**EXERCISE REQUIREMENTS**
1/ In the mailing-list message about streaming in ipa-parm summaries, by about how much does reading the unnecessary summaries and later removing them increase memory use?
2/ Write a continuation of the mailing-list message about streaming in ipa-parm summaries, starting after its final sentence.

___ TEXT EXCERPT

This is the mail archive of the
gcc-patches@gcc.gnu.org
mailing list for the GCC project.
Re: Optimize streaming in of non-prevailing ipa-parm summaries
- From: Richard Biener <richard dot guenther at gmail dot com>
- To: gcc-patches at gcc dot gnu dot org,Jan Hubicka <hubicka at ucw dot cz>
- Date: Sun, 16 Dec 2018 08:21:46 +0100
- Subject: Re: Optimize streaming in of non-prevailing ipa-parm summaries
- References: <20181215211743.b4kzkqfegennl7lz@kam.mff.cuni.cz>
On December 15, 2018 10:17:43 PM GMT+01:00, Jan Hubicka <hubicka@ucw.cz> wrote:
>Hi,
>this patch is motivated by finding that Firefox ipa summaries stream-in
>is fully dominated by streaming edge summaries that are not necessary
>because they lead to external calls or are from comdat functions that
>are unused.
>
>Reading them, populating hashes and later removing them at once
>streaming is finished increases memory use by about 1GB. This patch
>simply adds logic to notice such unnecesary summaries early and not
>put them to memory. This includes ADDR_EXPR that seems to be most
>common
>constant values and are easy to rebuild.
Don't you want to go the full way decomposing it to sym + offset?
>Our streams are not organized in a way it would be easy to skip
>something so I opted to simply "fast forward" reading the dead data but
>not producing datastructures. We may think of more systematic solution
>next stage1, but there are only two places where this matters -
>ipa-prop
>and ipa-fnsummary I will treat next.

______
___ DATASET CONTENT

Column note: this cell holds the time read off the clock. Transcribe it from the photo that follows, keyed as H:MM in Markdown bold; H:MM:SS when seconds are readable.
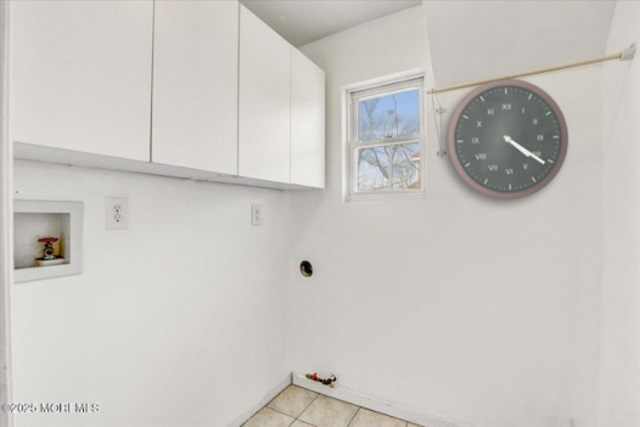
**4:21**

______

**SET OF ANSWERS**
1/ By about 1GB.

2/
>
>Bootstrapped/regtested x86_64-linux, will commit it shortly.
>
>Honza
>
> * cgraph.h (cgraph_node): Add predicate prevailing_p.
> (cgraph_edge): Add predicate possible_call_in_translation_unit_p.
> * ipa-prop.c (ipa_write_jump_function): Optimize streaming of
>ADDR_EXPR.
> (ipa_read_jump_function): Add prevails parameter; optimize streaming.
> (ipa_read_edge_info): Break out from ...
> (ipa_read_node_info): ... here; optimize streaming.
> * cgraph.c (cgraph_edge::possibly_call_in_translation_unit_p): New
> predicate.
>
>Index: cgraph.h
>===================================================================
>--- cgraph.h (revision 267122)
>+++ cgraph.h (working copy)
>@@ -308,6 +308,10 @@ public:
> /* Return availability of NODE when referenced from REF. */
> enum availability get_availability (symtab_node *ref = NULL);
>
>+ /* During LTO stream-in this predicate can be used to check whether
>node
>+ in question prevails in the linking to save some memory usage.
>*/
>+ bool prevailing_p (void);
>+
> /* Return true if NODE binds to current definition in final executable
> when referenced from REF. If REF is NULL return conservative value
> for any reference. */
>@@ -1730,6 +1734,10 @@ struct GTY((chain_next ("%h.next_caller"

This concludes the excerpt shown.